====== TEXT SEGMENT ======
John Rogers on Miltonic Simile | Soul Theory | Epic Conventions
Great Chain of Being | Typology | Allegory | Classical Rhetoric | Arguments
Par. Lost Look-Fors | Par. Lost Review | Par. Lost 9 as Drama | Par. Lost Modes
Par. Lost Interpretation | Par. Lost Chronology | Divine Right Theory 

Assigned: Areopagitica (1644, pp. 716-49); from The Doctrine and Discipline of Divorce (1643, pp. 696-715); The Tenure of Kings and Magistrates (1649, pp. 750-80). Merritt Hughes edition.

Areopagitica: A Speech for the Liberty of Unlicensed Printing … (1644, pp. 716-49)
======
> _TASKS TO PERFORM_
**1.** Show each line in the rows that contains the string "Kung".
**2.** Resume the Milton reading page after its final line.
====== INPUT DATA ======
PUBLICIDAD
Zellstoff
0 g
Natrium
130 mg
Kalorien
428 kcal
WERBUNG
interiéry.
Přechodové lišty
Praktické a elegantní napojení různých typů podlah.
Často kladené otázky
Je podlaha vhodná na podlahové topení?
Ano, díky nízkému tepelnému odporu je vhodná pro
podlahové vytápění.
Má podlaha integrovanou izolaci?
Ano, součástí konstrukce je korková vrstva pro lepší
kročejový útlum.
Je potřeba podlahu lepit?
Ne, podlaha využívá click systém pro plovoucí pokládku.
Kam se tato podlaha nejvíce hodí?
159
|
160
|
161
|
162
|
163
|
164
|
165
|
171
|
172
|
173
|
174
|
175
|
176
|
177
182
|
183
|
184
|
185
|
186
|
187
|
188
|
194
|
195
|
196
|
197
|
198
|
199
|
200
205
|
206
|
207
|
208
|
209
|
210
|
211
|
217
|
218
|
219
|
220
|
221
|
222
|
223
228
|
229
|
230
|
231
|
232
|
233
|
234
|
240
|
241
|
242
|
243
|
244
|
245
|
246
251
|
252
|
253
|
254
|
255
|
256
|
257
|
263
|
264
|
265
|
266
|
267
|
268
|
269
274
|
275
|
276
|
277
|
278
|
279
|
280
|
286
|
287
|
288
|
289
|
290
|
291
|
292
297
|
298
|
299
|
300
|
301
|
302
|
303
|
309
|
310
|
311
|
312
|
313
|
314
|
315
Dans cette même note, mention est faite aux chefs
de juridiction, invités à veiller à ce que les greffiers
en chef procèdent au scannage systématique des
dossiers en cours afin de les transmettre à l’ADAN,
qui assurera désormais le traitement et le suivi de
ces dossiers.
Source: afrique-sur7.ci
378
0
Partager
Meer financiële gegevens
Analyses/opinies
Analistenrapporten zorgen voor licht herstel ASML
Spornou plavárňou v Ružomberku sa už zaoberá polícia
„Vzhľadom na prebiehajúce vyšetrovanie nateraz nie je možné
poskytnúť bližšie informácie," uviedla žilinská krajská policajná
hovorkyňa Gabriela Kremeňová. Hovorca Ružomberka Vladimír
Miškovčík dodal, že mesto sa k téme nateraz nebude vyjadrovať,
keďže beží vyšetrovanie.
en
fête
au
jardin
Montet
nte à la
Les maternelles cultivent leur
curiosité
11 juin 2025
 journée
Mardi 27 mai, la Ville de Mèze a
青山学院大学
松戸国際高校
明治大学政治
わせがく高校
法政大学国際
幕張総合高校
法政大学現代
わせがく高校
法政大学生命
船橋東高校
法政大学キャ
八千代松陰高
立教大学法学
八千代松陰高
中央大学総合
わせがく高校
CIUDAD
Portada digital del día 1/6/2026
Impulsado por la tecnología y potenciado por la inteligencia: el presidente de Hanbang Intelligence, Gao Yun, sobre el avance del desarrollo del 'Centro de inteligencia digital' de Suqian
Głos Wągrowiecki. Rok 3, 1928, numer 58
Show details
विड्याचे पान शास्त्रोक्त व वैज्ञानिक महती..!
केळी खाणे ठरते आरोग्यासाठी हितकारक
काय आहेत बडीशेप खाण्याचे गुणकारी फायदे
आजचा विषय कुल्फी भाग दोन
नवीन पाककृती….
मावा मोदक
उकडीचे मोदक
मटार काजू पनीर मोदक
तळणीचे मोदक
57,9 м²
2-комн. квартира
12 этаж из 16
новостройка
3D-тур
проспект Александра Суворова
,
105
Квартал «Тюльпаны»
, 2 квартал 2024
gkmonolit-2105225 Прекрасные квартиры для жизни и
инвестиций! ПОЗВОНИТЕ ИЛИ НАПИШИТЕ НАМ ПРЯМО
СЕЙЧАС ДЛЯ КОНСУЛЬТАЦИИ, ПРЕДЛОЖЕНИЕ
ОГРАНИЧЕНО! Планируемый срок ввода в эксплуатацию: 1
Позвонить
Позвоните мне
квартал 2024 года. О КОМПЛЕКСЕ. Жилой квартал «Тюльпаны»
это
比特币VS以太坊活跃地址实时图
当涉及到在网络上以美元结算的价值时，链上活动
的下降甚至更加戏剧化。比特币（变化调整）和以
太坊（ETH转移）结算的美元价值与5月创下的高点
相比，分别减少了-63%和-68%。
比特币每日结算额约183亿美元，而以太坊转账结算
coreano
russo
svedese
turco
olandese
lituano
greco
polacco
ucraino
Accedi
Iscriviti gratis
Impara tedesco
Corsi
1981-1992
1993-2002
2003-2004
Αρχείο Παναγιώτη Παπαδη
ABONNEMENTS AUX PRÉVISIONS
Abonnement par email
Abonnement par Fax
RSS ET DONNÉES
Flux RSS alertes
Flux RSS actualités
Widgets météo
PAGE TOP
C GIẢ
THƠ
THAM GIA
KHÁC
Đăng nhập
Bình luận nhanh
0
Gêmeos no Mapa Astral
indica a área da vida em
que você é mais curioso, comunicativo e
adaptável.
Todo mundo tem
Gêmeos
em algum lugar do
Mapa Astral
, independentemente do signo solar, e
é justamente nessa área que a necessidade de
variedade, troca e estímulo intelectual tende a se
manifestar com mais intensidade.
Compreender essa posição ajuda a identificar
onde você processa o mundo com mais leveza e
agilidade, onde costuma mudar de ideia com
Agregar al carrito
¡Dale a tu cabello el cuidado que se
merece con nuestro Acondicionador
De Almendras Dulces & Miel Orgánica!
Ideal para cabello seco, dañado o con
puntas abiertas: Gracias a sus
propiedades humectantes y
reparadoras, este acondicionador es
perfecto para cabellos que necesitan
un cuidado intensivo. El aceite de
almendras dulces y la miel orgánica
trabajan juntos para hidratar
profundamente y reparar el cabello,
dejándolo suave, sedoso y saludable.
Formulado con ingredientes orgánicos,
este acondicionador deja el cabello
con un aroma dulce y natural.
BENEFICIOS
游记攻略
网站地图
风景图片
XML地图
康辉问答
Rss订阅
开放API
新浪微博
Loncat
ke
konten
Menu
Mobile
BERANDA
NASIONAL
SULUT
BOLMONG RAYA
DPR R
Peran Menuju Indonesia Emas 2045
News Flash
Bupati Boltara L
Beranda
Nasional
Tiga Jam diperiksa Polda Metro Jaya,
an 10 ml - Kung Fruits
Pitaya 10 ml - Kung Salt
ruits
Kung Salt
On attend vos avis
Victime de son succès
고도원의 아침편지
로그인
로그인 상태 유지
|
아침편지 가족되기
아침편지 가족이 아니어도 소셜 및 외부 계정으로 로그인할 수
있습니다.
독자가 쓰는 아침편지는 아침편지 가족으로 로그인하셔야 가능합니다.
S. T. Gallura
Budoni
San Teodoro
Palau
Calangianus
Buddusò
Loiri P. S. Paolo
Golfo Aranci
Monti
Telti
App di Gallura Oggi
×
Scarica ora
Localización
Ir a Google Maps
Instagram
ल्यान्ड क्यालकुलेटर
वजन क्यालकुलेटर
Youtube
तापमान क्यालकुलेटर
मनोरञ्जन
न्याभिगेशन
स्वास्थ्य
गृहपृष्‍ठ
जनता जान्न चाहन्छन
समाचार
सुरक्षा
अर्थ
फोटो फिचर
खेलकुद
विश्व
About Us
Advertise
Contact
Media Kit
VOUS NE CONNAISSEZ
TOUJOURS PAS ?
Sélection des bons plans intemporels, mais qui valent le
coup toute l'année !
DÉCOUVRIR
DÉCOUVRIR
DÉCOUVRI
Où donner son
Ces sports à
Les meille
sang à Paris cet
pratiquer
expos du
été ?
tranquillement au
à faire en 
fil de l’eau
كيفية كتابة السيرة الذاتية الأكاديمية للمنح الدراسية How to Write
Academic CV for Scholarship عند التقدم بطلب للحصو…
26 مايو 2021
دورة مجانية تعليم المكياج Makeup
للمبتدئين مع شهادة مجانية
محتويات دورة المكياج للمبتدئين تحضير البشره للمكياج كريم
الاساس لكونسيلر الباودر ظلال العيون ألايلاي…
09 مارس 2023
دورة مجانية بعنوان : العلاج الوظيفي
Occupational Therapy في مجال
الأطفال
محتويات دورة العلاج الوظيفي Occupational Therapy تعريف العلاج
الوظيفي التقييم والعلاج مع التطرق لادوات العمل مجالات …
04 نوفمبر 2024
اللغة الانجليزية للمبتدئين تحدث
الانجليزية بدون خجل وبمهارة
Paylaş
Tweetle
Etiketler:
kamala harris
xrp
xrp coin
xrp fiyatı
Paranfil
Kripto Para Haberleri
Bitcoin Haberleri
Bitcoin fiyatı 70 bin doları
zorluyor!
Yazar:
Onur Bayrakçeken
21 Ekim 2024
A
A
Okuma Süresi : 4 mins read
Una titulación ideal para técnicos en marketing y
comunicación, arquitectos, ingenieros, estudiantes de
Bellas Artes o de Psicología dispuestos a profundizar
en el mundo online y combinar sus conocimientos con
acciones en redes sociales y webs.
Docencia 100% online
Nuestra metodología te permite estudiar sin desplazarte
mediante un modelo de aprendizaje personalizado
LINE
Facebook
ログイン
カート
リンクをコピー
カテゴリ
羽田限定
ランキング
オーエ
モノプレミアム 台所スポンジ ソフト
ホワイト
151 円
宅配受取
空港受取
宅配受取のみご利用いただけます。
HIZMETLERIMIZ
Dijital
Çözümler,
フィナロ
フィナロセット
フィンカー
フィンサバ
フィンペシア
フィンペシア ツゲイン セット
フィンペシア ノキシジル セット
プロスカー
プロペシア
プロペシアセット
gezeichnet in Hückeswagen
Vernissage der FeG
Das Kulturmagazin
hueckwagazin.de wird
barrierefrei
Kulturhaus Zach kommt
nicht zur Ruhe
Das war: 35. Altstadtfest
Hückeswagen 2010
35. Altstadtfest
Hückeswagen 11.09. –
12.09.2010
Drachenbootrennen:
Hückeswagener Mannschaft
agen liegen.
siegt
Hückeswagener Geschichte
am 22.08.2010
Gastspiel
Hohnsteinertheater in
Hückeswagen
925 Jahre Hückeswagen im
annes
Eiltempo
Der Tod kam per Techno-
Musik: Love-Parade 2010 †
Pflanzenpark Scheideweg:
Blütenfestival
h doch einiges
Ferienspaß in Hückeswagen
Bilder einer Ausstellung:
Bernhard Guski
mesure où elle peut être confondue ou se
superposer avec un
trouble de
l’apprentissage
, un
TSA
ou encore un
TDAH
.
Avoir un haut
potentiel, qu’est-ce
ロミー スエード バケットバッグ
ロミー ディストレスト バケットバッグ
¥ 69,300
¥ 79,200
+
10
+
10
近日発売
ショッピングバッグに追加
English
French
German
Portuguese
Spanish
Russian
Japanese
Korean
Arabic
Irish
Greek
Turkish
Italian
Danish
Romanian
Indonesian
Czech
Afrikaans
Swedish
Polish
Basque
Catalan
======
> _EXERCISE RESPONSES_
**1.**
an 10 ml - Kung Fruits
Pitaya 10 ml - Kung Salt
Kung Salt

**2.**
Note: The standard divisions of a classical oration are the exordium (which may introduce the speaker/writer and prepare us in some intriguing way for the topic to come), the narratio (which sets forth the basic facts, the main issue), the confirmatio or probatio (which serves as the main body of the argument, the “get down to business” part), the refutatio (which deals with the possible objections of others; this part may be partially mixed in with the confirmatio, as in the present text), and the peroratio (the conclusion, which often aims to give us a positive view of the speaker, to amplify and reinforce points already made, and to rouse the audience’s emotions towards a certain course of action, or towards ultimate acceptance of the argument.)

Of possible interest since Milton’s tract is an important document in the intellectual history of free speech: “Milton’s Areopagitica and the Modern First Amendment” by Vincent Blasi, Corliss Lamont Professor of Civil Liberties at Columbia University.

1. From 717-20 first full paragraph of Areopagitica (beginning of essay through “… hath caught some of our presbyters” on 720 second column bottom) how does Milton prepare his audience and set forth the basic arguments that he will be making? How do his strong remarks about the “living” quality of books sum up the importance of the issue at hand, which is freedom of thought and liberty to publish?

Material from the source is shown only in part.